Patrick admits it was ‘horrific’ and ‘a difficult time’ to lose his mother at the age of 16. But he is philosophical too saying: ‘I faced adversity from an early age but I think that gives you an inherent strength to deal with whatever challenges come your way.’

A few short years later, in 1993, Patrick had to dig deep and call on the same reserves of strength to see him through his own car accident, which resulted in him sustaining life-altering injuries. He took one year out, learned to work with his injuries, and the following year he was back at the books, back at college, living life.

Patrick has two brothers, Michael and Noel, with whom he is very close; and, when pressed, Patrick said he does date but there is nothing serious – ‘yet’.

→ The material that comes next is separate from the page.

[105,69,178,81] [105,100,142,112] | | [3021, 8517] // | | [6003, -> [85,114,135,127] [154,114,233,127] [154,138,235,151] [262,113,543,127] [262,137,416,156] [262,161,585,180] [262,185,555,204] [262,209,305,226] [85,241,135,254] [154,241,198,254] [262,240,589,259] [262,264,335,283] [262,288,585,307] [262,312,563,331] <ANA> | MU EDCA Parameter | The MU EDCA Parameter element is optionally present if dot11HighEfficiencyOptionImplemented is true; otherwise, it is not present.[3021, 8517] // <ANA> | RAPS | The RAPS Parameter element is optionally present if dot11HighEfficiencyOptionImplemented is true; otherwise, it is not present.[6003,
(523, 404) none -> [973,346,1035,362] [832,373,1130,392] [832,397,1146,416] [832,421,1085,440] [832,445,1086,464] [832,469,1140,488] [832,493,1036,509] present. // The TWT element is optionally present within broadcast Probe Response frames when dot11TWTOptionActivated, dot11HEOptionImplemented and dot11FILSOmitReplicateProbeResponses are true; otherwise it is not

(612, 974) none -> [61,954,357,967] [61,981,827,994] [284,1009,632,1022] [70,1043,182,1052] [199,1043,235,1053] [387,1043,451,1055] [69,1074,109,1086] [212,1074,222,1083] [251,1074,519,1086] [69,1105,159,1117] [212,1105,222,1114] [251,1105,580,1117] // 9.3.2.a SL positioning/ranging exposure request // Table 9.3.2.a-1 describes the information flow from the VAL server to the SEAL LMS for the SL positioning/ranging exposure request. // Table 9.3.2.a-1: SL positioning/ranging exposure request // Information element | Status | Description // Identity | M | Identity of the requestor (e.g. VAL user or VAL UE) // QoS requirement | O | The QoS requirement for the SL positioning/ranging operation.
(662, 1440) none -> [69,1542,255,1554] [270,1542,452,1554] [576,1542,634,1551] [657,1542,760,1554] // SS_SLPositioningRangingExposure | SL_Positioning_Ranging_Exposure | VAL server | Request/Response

At the age of 46, he is now embarking on what promises to be one of the most challenging and interesting years of his life. Having a disability gives Patrick a unique perspective and he said it will influence his role as Mayor of Cork County and that it could also serve to highlight what is possible. ‘People will see that there are opportunities there if you want to take them,’ he said.

County Hall is fully wheelchair accessible and Patrick will, as part of the job, have a driver to take him to all of his meetings and the extensive list of weekly duties and functions that is known as ‘The Mayor’s Diary’.

Patrick believes these functions are important because it brings the work that the local authority is doing to the people. He said there is a huge amount of work going on in the background and the Mayor’s Diary is a showcase of this work in action. Patrick said he represents all of the people of West Cork but there is no denying his area is, by and large, along the old constituency divide from Drimoleague west to the Kerry border.

Roads, public lighting, piers, housing, planning and everything else in between is part of his remit, and he does apply himself diligently.

Patrick is of the opinion that there needs to be ‘a push’ in towns like Bantry, Dunmanway, Castletownbere, because other towns in the eastern side of the constituency have fared better in terms of funding.

He believes there is room for significant development in each of these towns and, at the risk of sounding parochial, he points to Eyeries, which sought and secured funding for a whole slew of projects that has made the village and its infrastructure an example for others to follow.

Patrick said it is about knowing what you want, setting out your objectives, having the community working together as a team, and working with the local authority – not against them – and progressing every stage of the project on a step-by-step basis.

He said projects take time but that is part of the investment. Rome wasn’t built in a day. It takes people with optimism, vision and strength to bring them to a successful outcome. 

And that, in a nutshell, is what Patrick Gerard Murphy represents.